Which brings the DMCB to the "Helen Hunt" player in the ACO drama: Patient Centered Medical Homes. Given all the hub-bub over the Republican efforts to appeal the ACA and speculation over the pending ACO regulations, the Disease Management Care Blog began to lose track of the PCMH movement. There are still a lot of state and commercial health plan sponsored pilots out there. What is going on?
Based on the numerous confabs it's attended, the many manuscripts it's read, the many conversations it's had and the many blogs it's scanned, the fate of PCMH appears be increasingly linked to that of ACOs. Not content to wait until there's proof that the PCMH actually "works," policymakers have doubled down by mashing the two concepts together. Unless the majority of stand-alone pilots unexpectedly begin to show some solid results, they'll be completely overshadowed by the ACO feeding frenzy.
Which is why the DMCB suggests that if ACO architects can only read one article about PCMHs that they turn to this past issue of Managed Care Magazine. They will be reminded that the bottom line about the PCMH is that most of the pilots are only two to three years old, which is not enough time to make an informed judgment about whether the PCMH not only merely but sincerely and really reduces health care costs. While there are some success stories (Blue Cross Blue Shield of Michigan, Pennsylvania's Southeast Collaborative and Group Health), there are years to go and lots of hard work ahead before anyone knows for sure.
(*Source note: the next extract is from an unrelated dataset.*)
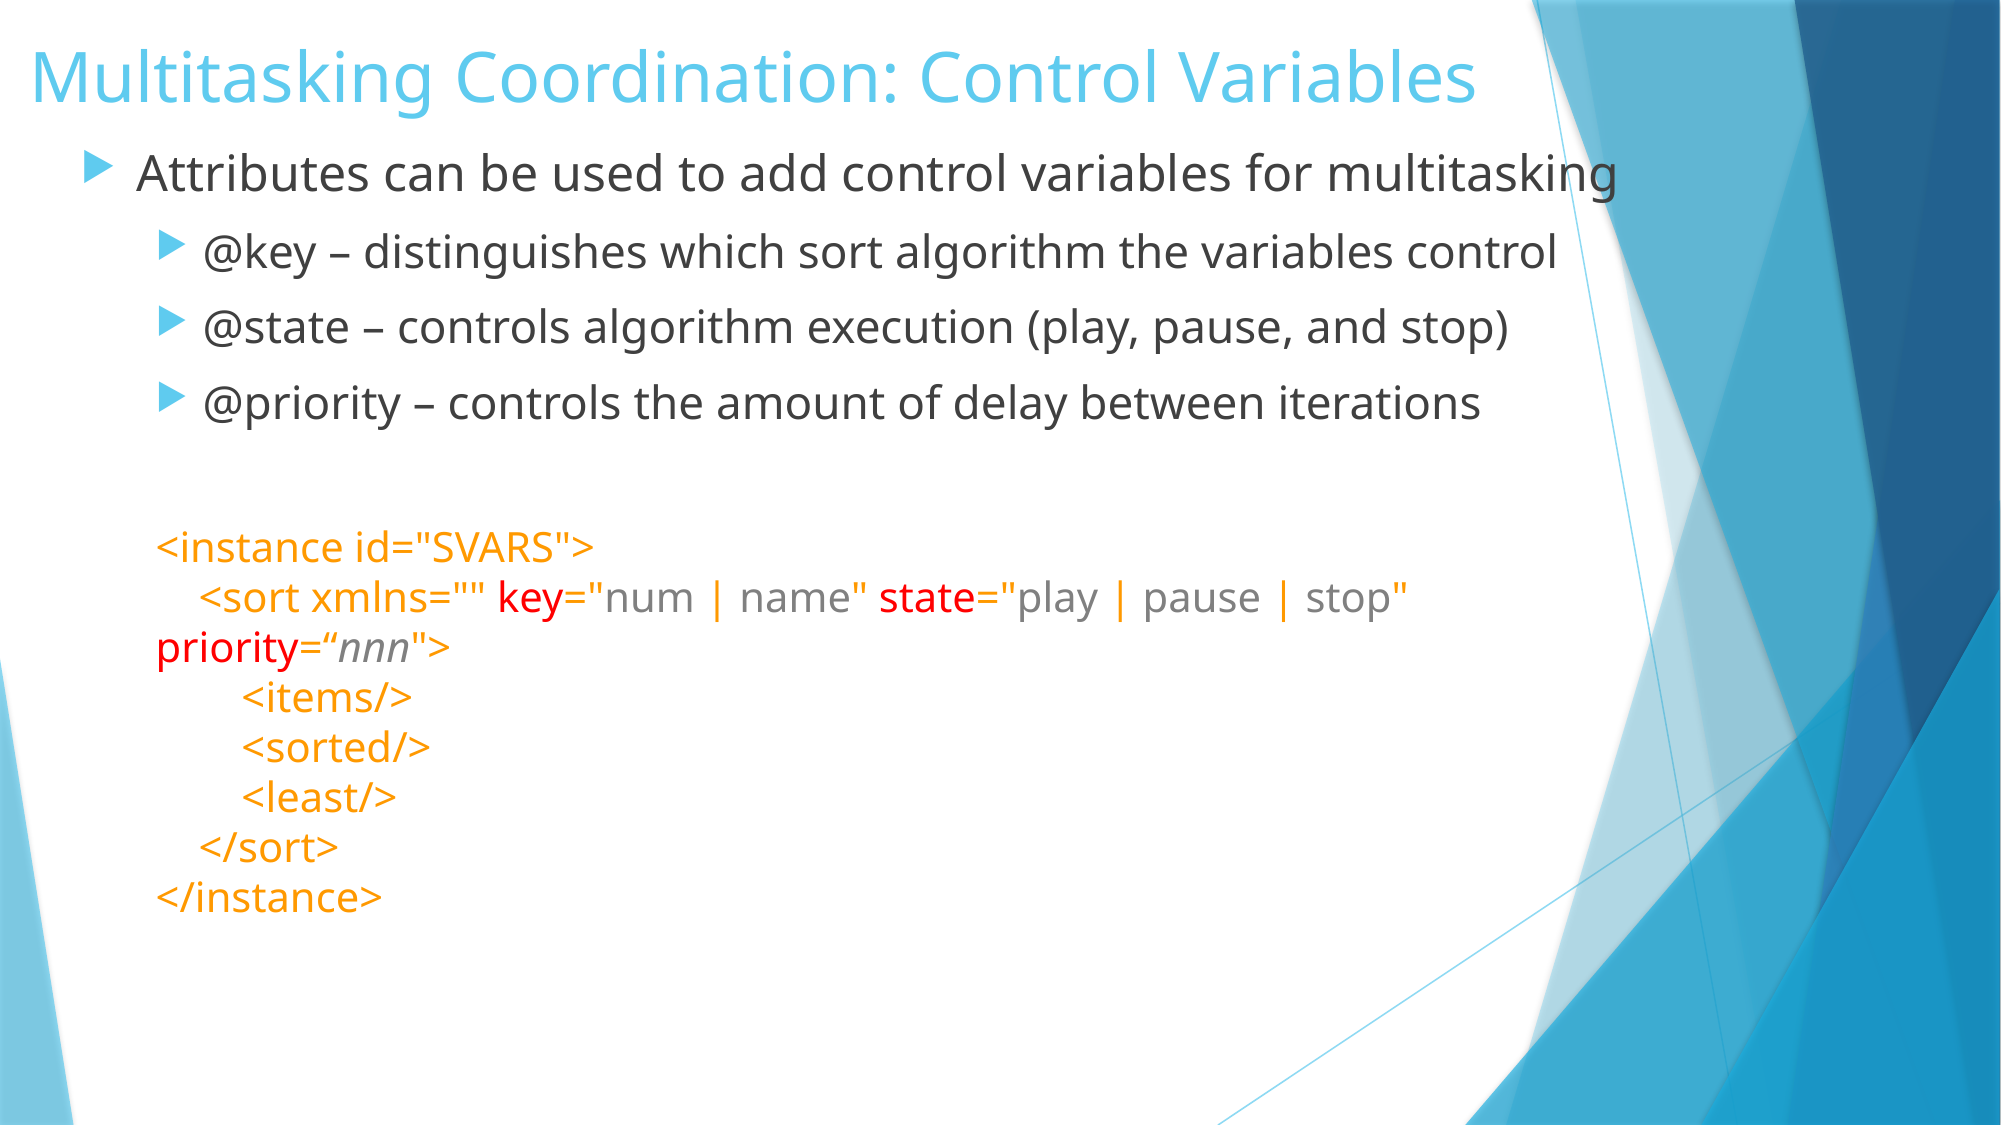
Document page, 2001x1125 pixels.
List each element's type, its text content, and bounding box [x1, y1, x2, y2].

title Multitasking Coordination: Control Variables [14, 25, 1553, 134]
list Attributes can be used to add control variables for multitasking @key – distinguishes which sort algorithm the variables control @state – controls algorithm execution (play, pause, and stop) @priority – controls the amount of delay between iterations <instance id="SVARS"> <sort xmlns="" key="num | name" state="play | pause | stop" priority=“nnn"> <items/> <sorted/> <least/> </sort> </instance> [65, 133, 1730, 1100]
That being said, the article points out that there are some important features that ACOs will need to keep in mind when they build a healthy primary care medical home capacity, namely:
It's not just the desire to do the right thing as much as paying the primary care docs a lot of money. Repeat: a lot of money.
It's not the electronic health record as much as having a patient data registry to track outcomes. In fact, forcing a full-fledged EHR on primary care clinics can be a distraction.
It's not only a matter of the docs in medical homes working smarter, it's also working harder with extended hours on evenings and weekends.
It's not just the physicians, it's getting the patients involved with written provider-patient agreements.
It's not just the big bang change management in large integrated practices, but finding those practices with six or fewer physicians who can achieve consensus and "just do it."
Why should ACOs go to all this trouble? The DMCB argues that the real reason why ACOs need healthy PCMHs is because of the impact that these primary care practices can have.
There is evidence that greater emphasis on primary care - with or without the wrapper of medical homes - is associated with health care efficiency, quality and effectiveness as well as equitable access and leads to fewer unnecessary ER visits and better coordination. Over and beyond that, however, the DMCB thinks when primary care docs have a credible role, i.e. a "seat at the table." in these emerging mega-organizations, it increases the odds that the ACOs will be better able to reconcile their social mission with profitability.
In other words, even if there is no evidence yet that the PCMH reduces costs, having a strong primary care presence will make ACOs want to be better providers. While that may not do much for the an ACO's bottom line, building a robust primary care network may lead all those angry Helen Hunts out there to buy into the "love line."